A data de início da vigência da LGPD não é uma certeza porque a tal entrada do Brasil no primeiro mundo do tratamento de dados está ocorrendo “à moda brasileira”. Ou seja, com muita confusão e planejamento sofrível. Uma medida provisória publicada em abril deste ano empurrou a data para maio de 2021, mas é pouco provável que a MP seja aprovada pelo Congresso — a apreciação tem de ocorrer até o dia 28 deste mês. Assim, é praticamente certo que a data original (16 de agosto) acabará sendo respeitada.
Quando finalmente estiver “valendo”, a LGPD vai oferecer aos brasileiros mais segurança sobre o uso de seus dados pessoais. A nova lei, na verdade, não é exatamente inovadora, uma vez que já há menções ao tratamento de dados espalhadas por vários textos legais, como o Código de Defesa do Consumidor e o Marco Civil da Internet. A maior novidade da LGPD é a unificação das regras sobre o assunto, o que vai simplificar bastante a vida dos cidadãos e facilitar a fiscalização contra os abusos cometidos frequentemente por empresas de diversos setores.
“O cidadão tem o direito de se opor ao fornecimento de determinada informação requisitada por uma empresa ou órgão público, caso essa informação extrapole as finalidades de sua relação com a entidade”, explicou Gisele Truzzi, advogada especialista em Direito Digital e fundadora do escritório Truzzi Advogados. “Ocorrendo essa hipótese, para prosseguir com o tratamento desses dados a instituição que solicitou a informação deverá comprovar que ela é essencial ao tratamento.”
De acordo com o advogado e economista Renato Opice Blum, mestre pela Florida Christian University (EUA) e chairman no escritório Opice Blum, Bruno, Abrusio e Vainzof Advogados, um exemplo interessante de mudança que a LGPD vai trazer para os brasileiros ocorrerá naqueles famosos “termos de uso” que somos todos obrigados a aceitar em praticamente todas as operações online.
“Vai mudar muito a questão do consentimento para o uso de dados pessoais. Os termos de uso, que são textos enormes e que todo mundo aceita sem ler, terão de ser muito curtos e claros, pois será necessário especificar para que servem os dados solicitados”, comentou ele. “E quando se tratar de um dado sensível (relativo a saúde, religião, etnia etc.), o consentimento terá de ser separado.”
Falta de autoridade
Apesar de ser muito bem-vinda, a LGPD tem lá os seus problemas (além da confusão quanto à data da entrada em vigor, evidentemente). Um dos mais importantes é o fato de a Autoridade Nacional de Proteção de Dados (ANPD), órgão ligado à Presidência da República que vai fiscalizar o cumprimento da lei, ainda não ter sido formada.
O texto da LGPD prevê que as sanções para as instituições que a desrespeitarem só começarão a ser aplicadas no dia 1º de agosto do ano que vem, mas assim mesmo os estudiosos do tema acreditam que a ANPD já deveria estar pronta para funcionar.

== Enunciado ==
No texto sobre a LGPD, qual é o trecho que começa pelas palavras "De acordo com" e termina em "as operações online."? Transcreva-o sem nenhuma alteração.

== Lista de registros ==
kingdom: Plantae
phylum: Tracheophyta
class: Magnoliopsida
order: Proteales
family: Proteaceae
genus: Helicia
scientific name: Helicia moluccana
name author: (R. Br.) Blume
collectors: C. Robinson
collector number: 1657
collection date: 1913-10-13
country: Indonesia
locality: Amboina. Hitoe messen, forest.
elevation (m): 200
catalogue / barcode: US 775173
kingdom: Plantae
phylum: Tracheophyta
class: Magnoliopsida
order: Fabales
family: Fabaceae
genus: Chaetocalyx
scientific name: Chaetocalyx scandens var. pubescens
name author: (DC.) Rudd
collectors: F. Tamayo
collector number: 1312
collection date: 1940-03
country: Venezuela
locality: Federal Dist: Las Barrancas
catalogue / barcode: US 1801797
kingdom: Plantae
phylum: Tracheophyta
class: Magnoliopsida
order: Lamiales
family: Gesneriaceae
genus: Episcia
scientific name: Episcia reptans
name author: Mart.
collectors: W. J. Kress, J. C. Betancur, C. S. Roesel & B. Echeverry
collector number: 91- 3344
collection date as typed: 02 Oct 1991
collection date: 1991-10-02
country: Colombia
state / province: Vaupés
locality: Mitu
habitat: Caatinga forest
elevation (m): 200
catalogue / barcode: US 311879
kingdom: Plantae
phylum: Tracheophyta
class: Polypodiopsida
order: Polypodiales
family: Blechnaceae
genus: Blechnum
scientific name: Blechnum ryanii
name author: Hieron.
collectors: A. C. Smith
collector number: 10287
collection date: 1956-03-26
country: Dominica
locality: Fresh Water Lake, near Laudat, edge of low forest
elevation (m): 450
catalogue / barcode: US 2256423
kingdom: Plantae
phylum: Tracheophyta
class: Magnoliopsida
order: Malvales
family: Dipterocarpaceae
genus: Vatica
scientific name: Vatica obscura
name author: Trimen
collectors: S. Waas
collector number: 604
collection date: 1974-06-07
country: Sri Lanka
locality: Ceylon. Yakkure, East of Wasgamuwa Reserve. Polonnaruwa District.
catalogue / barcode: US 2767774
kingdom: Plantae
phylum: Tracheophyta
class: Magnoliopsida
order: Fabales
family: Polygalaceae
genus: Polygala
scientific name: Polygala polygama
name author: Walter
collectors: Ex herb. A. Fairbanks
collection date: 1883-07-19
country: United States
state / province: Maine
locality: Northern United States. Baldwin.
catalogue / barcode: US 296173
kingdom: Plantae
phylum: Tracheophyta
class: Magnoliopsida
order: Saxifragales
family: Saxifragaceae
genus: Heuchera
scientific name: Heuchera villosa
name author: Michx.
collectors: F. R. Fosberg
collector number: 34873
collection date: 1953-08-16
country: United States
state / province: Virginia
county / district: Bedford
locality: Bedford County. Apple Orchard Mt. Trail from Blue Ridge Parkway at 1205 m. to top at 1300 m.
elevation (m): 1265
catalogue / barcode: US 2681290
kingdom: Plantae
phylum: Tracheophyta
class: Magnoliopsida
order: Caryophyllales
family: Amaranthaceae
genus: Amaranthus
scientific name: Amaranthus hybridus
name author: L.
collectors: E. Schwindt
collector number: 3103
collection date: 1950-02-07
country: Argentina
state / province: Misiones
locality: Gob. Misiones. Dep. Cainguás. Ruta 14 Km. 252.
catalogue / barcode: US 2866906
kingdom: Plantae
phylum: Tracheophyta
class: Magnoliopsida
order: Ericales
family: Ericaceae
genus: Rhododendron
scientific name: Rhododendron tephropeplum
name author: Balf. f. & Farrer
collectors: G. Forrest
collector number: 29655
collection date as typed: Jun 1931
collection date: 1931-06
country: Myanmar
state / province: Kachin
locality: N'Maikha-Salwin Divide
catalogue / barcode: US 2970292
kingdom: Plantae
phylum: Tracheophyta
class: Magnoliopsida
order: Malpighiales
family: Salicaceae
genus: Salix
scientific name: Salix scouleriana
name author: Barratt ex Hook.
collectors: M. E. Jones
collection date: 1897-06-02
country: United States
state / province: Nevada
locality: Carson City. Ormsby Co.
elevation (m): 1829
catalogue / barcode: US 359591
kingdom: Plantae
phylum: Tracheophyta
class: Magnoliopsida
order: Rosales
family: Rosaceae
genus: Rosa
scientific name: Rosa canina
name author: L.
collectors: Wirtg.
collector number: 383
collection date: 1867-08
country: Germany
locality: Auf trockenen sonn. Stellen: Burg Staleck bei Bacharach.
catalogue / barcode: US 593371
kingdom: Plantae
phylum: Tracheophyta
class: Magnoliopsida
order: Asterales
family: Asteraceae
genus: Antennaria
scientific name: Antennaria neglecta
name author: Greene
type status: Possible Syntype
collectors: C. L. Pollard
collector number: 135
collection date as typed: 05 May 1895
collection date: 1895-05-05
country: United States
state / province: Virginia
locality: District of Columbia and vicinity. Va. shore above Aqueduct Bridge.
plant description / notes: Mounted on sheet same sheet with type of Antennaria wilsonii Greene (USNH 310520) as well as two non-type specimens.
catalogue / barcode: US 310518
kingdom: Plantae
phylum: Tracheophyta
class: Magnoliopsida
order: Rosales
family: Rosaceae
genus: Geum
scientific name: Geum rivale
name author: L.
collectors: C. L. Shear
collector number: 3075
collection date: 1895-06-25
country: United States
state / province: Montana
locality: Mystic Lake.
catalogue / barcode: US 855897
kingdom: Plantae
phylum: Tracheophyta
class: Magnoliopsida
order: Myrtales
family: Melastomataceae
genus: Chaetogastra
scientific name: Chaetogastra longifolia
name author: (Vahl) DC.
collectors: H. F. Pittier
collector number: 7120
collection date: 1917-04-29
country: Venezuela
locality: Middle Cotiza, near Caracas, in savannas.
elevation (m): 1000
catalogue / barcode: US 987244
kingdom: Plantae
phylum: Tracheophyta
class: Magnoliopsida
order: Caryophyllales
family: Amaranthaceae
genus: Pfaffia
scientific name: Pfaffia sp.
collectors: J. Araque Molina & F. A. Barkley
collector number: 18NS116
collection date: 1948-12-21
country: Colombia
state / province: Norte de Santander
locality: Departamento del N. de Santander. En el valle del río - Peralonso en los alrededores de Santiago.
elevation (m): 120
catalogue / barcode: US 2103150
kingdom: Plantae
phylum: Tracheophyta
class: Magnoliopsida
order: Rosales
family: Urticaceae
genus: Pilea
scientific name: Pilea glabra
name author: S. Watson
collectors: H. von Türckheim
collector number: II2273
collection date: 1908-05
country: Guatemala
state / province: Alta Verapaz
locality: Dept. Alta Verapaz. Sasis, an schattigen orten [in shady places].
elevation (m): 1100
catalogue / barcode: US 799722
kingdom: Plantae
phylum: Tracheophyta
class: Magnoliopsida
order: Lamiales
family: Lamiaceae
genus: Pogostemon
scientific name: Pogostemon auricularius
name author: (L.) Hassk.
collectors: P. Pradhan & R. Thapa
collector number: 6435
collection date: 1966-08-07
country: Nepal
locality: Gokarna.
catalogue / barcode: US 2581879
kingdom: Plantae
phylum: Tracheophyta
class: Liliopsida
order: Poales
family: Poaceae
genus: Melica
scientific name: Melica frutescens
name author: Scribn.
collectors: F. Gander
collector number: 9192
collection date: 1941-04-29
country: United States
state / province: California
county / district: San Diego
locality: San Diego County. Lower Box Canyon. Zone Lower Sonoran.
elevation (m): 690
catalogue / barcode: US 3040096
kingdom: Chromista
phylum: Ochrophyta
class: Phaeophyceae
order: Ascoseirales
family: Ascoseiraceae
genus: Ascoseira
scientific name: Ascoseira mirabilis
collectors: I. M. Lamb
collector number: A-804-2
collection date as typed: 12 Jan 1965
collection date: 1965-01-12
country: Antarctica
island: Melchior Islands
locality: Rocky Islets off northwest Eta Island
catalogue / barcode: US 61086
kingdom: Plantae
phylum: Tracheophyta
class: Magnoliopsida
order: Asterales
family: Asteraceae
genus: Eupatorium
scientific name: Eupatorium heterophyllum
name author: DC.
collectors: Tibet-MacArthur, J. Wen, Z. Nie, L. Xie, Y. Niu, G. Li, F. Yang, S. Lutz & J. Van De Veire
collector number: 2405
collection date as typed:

== Resposta esperada ==
De acordo com o advogado e economista Renato Opice Blum, mestre pela Florida Christian University (EUA) e chairman no escritório Opice Blum, Bruno, Abrusio e Vainzof Advogados, um exemplo interessante de mudança que a LGPD vai trazer para os brasileiros ocorrerá naqueles famosos “termos de uso” que somos todos obrigados a aceitar em praticamente todas as operações online.